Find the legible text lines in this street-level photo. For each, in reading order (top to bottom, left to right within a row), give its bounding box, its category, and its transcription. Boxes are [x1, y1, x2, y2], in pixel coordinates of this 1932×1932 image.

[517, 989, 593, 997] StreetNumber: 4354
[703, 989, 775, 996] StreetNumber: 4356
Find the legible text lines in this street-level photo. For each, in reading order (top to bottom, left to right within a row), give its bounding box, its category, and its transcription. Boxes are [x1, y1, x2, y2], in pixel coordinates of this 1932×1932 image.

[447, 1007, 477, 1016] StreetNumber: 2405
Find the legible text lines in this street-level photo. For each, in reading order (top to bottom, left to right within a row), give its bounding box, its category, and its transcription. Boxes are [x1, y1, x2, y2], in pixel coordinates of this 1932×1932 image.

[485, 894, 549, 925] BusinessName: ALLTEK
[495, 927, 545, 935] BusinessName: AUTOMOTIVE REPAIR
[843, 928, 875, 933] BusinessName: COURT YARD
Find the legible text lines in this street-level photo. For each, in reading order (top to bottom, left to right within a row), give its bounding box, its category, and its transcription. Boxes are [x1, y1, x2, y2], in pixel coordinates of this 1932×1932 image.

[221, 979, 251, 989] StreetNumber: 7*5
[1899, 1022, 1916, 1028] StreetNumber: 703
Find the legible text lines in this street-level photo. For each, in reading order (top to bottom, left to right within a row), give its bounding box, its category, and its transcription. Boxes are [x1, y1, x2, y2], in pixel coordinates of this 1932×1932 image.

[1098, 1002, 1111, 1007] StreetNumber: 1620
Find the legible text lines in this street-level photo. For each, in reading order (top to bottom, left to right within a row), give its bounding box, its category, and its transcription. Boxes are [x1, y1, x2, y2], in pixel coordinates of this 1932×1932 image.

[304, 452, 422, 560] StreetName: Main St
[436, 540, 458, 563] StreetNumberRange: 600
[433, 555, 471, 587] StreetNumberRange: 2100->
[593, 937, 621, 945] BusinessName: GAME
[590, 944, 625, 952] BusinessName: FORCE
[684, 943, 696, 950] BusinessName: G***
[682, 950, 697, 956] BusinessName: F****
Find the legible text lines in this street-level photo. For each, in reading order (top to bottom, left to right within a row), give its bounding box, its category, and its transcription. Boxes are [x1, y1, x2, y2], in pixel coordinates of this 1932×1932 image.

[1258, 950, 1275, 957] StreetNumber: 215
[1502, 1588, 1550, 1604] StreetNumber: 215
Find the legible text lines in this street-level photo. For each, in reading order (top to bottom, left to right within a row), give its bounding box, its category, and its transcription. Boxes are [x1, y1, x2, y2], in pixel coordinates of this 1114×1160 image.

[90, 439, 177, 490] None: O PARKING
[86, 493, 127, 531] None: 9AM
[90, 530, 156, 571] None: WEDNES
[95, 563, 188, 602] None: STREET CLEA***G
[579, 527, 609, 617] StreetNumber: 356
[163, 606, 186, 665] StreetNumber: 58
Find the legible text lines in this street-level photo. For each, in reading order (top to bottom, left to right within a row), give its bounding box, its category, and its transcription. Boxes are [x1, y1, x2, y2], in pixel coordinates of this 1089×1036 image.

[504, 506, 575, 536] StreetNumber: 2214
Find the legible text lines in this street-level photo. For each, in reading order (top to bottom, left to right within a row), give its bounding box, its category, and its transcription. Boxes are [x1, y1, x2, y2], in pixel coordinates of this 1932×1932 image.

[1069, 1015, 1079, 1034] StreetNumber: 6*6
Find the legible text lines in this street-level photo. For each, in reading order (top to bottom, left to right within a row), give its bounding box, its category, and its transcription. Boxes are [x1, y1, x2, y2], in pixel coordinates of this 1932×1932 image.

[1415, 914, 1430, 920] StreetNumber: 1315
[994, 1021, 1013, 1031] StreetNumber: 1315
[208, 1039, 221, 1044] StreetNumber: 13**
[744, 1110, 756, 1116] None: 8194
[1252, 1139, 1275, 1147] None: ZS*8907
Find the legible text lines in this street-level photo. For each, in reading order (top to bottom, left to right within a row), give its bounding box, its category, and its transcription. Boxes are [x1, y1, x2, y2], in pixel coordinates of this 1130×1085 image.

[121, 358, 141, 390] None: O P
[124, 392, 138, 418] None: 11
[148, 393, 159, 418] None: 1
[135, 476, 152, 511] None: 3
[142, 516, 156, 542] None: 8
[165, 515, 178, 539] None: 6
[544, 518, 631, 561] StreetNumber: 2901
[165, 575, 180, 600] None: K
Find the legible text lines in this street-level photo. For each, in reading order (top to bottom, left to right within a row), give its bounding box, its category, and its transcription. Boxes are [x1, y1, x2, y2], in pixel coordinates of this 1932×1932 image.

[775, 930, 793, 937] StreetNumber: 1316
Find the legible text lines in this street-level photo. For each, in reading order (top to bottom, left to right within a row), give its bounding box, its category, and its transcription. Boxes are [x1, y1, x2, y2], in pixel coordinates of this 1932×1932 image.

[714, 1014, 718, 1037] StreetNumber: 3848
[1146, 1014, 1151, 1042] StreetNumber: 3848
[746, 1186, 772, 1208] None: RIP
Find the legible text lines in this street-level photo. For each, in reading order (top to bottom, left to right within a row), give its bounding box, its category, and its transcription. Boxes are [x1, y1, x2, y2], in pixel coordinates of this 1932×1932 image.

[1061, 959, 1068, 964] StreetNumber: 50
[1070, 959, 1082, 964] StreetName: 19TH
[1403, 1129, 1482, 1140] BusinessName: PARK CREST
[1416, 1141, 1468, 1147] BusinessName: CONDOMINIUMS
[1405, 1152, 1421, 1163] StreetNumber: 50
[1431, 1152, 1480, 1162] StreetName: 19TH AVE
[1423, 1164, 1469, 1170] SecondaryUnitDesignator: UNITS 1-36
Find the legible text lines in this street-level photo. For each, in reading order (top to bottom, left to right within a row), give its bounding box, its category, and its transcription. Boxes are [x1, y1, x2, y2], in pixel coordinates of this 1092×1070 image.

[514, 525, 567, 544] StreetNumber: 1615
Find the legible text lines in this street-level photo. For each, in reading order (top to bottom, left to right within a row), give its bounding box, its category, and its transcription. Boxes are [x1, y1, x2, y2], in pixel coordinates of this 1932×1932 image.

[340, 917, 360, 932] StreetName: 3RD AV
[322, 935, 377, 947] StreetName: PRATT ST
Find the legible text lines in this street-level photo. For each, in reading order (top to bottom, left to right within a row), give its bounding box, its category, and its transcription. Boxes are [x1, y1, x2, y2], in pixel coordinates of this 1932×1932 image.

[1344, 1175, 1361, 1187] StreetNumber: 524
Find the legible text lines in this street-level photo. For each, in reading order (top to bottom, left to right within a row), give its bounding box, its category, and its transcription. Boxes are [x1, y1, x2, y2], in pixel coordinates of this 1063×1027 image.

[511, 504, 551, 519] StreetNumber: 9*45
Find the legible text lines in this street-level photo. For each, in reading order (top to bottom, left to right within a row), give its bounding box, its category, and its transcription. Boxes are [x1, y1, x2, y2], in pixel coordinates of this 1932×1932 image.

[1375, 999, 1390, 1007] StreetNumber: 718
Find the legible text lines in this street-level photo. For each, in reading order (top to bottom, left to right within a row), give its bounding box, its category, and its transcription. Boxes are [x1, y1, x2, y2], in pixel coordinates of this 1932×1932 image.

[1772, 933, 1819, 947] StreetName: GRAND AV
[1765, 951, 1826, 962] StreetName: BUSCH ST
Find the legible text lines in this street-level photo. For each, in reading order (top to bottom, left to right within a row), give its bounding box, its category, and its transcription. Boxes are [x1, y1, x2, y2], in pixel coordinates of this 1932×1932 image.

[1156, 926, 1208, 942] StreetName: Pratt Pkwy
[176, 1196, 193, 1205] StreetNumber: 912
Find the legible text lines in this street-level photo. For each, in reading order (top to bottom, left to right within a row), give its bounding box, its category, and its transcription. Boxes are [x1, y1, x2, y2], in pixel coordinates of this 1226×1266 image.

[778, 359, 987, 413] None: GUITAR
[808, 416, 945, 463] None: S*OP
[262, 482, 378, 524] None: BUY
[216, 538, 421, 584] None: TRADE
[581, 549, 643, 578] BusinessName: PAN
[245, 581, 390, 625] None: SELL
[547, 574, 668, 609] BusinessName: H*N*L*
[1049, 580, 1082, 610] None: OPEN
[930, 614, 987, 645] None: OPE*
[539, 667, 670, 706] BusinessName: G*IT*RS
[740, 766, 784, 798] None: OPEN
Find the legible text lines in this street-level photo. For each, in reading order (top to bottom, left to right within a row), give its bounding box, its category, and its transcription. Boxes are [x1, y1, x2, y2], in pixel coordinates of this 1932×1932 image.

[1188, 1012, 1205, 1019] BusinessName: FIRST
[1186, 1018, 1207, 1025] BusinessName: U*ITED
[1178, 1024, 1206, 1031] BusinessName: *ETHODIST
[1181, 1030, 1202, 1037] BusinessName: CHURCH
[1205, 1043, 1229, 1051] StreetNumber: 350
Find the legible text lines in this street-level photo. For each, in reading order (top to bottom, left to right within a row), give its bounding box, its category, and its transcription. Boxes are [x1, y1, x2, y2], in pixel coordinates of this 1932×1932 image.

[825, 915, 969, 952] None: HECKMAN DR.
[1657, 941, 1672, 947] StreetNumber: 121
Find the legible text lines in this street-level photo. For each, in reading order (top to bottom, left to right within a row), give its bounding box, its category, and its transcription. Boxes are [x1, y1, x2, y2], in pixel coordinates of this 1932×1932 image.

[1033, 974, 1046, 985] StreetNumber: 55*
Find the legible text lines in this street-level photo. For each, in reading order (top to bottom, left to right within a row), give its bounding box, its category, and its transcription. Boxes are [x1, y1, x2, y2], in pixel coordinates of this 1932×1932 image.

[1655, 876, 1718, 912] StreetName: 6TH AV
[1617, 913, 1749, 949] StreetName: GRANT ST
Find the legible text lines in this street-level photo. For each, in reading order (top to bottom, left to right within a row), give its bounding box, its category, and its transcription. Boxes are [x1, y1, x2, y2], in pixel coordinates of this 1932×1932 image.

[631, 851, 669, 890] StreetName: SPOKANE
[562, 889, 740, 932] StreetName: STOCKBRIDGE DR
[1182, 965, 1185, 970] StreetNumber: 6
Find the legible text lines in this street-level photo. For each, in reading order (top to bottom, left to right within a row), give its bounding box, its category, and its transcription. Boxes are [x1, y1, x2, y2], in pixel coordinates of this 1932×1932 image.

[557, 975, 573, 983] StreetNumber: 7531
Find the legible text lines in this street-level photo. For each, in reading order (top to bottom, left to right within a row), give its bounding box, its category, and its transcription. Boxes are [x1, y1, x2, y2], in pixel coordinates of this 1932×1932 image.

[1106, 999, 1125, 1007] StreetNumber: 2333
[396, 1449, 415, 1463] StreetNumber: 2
☆ ☆ ☆ ☆
> WORK REQUIRED: Reproduce everything in the material above from the line containing "this 1130×1085 image." down to the line containing "[165, 575, 180, 600] None: K", both of those lines included, character for character.

> EXERCISE ANSWER:
Find the legible text lines in this street-level photo. For each, in reading order (top to bottom, left to right within a row), give its bounding box, its category, and its transcription. Boxes are [x1, y1, x2, y2], in pixel coordinates of this 1130×1085 image.

[121, 358, 141, 390] None: O P
[124, 392, 138, 418] None: 11
[148, 393, 159, 418] None: 1
[135, 476, 152, 511] None: 3
[142, 516, 156, 542] None: 8
[165, 515, 178, 539] None: 6
[544, 518, 631, 561] StreetNumber: 2901
[165, 575, 180, 600] None: K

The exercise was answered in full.